- Born: Milton, Massachusetts
- Died: Madison, Wisconsin
- Education: University of Pennsylvania; Trinity College, Cambridge;
- Scientific career
- Fields: Neuroscience
- Institutions: University of Wisconsin;
- Doctoral advisor: Susan Iversen

= Ann E. Kelley =

American neuroscientist

Ann Elizabeth Kelley (1954–2007) was an American neuroscientist, who specialized in the neuroscience of reward and behavior. She was a professor at the University of Wisconsin.

== Biography ==
Kelley was born in Milton, Massachusetts. She became interested in neuroscience during a field trip to Harvard. She completed her undergraduate studies at the University of Pennsylvania, where she was captain for both the field hockey and lacrosse teams. She then received a Thouron fellowship which allowed her to pursue a PhD at the University of Cambridge, England, under the supervision of Susan Iversen. She was among the first 13 women to be admitted to Trinity College in 1976. At Cambridge she continued to play lacrosse, and she was a member of the rowing team. She continued her work at the Harvard Medical School with Walle Nauta. Later, she held research and teaching positions at the University of Bordeaux in France, Harvard University and Northeastern University, before settling at the University of Wisconsin, where she was named Wisconsin Distinguished Neuroscience Professor in 2006. At the University of Wisconsin, she was also Director of the Neuroscience Training Program. In 2006, she was honored with Mika Salpeter Lifetime Achievement Award by the Society for Neuroscience. She died from metastatic colon cancer on August 5, 2007 at her home in Madison, Wisconsin, at the age of 53.

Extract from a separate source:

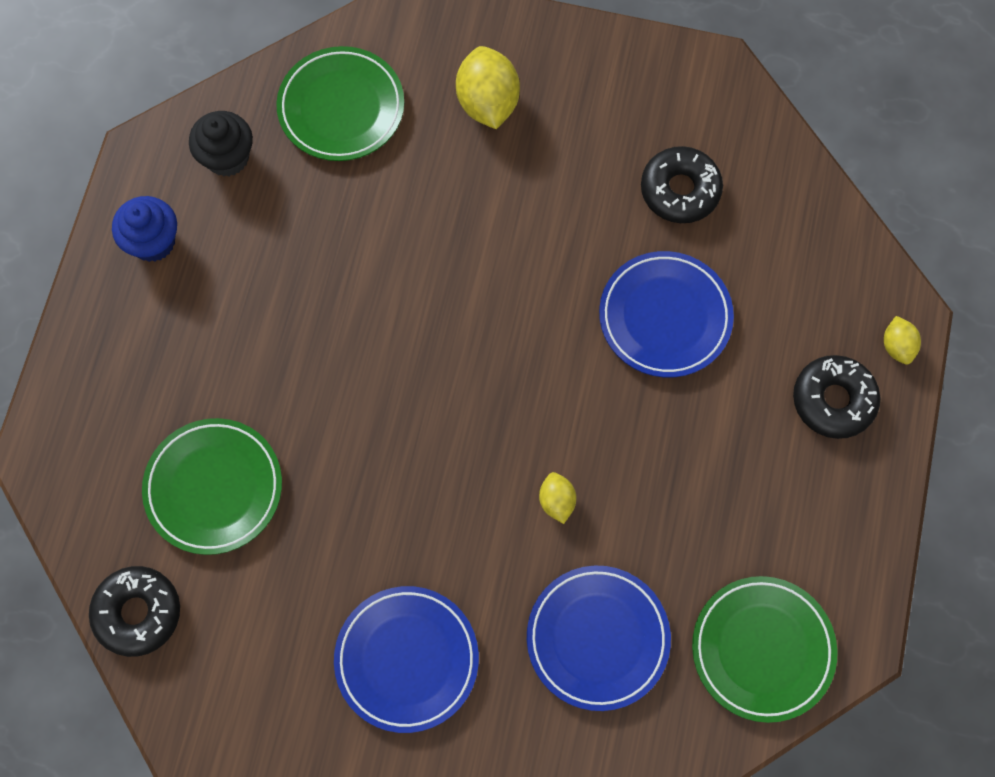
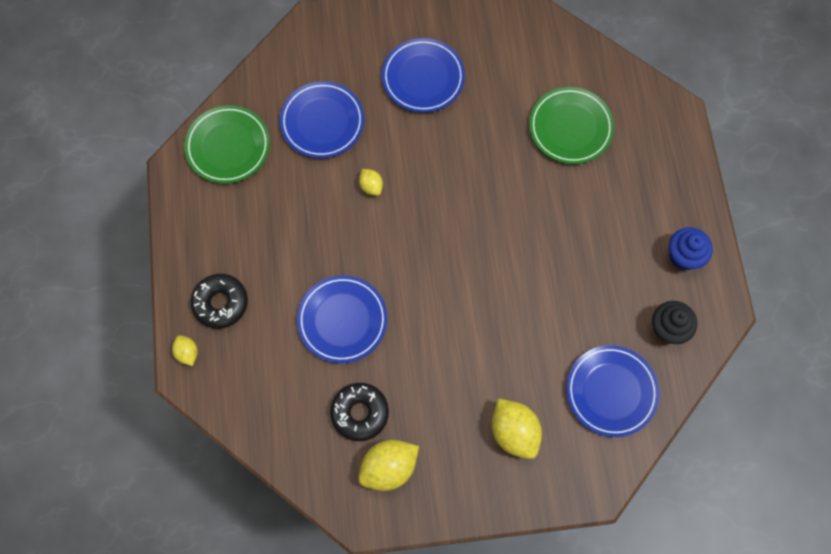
camera: 160 degrees right, 0 degrees up
black donut [89,566,180,657] -> none
green plate [276,46,404,161] -> blue plate [566,345,659,437]
none -> yellow lemon [358,440,419,491]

Kelley was an accomplished athlete, being a pioneering player for the women's lacrosse team and the field hockey team at the University of Pennsylvania. She started a rowing eight at Cambridge and was stroke for the team. She competed in the May Bumps in a women's four. She was also an avid skier.

Kelley was the mother of three children.

== Research ==
Kelley's research focused on the neuroscience of reward and behavior. She was a leading expert in the intracerebral microinfusion technique.

During her PhD and the following years she studied the mesocorticostriatal systems and the role of opioids in interactions between the striatum and hypothalamic regulatory circuits in the control of behavior. Following these studies she focused on eating behavior and food intake. She found that eating behavior was mediated by μ-opioids, but this was mechanism was dependent on the palatability of the food.

She later performed studies to determine what part of the striatum was responsible for this mechanism. Together with Min Zhang she performed a microinfusion study that showed that the ventral and lateral areas of the striatum, including both the shell and the core of the nucleus accumbens, were most sensitive to injections of opioids causing behavioural changes.

Together with Ned Kalin, Kelley demonstrated the role of the amygdala in the linking of sensory representations and their motivational value. After lesioning the amygdala in rhesus monkeys, they found that the monkeys no longer learn proper fear responses to stimuli, such as a predator.

During her time with Walle Nauta, she also performed anterograde and retrograde tracing studies to study the neural projections from the amygdala to the striatum. They showed that these projection were much more extensive than previously thought, and that the amygdala innervates large parts of the caudal striatum. As the amygdala is involved in motivation they speculated that the striatum may in fact also be mediated in a large part by motivation.

Kelly furthermore showed that food can act as an addictive substance. She found that the consumption of salty and sweet foods was influenced injection of a μ-opioid antagonist into the nucleus accumbens in a similar way the intake of alcohol, but not the intake of water, was.

== Legacy ==
Two years after her death, Kelley posthumously received the Patricia Goldman-Rakic Hall of Honor award by the Society for Neuroscience. The University of Wisconsin-Madison established the Ann E. Kelley Fellowship in Behavioral Science in her honour. Kelley's alma mater, the University of Pennsylvania, established the Ann E. Kelley Memorial Scholarship in 2007. In 2013 the journal Neuroscience & Biobehavioral Reviews dedicated a volume to her.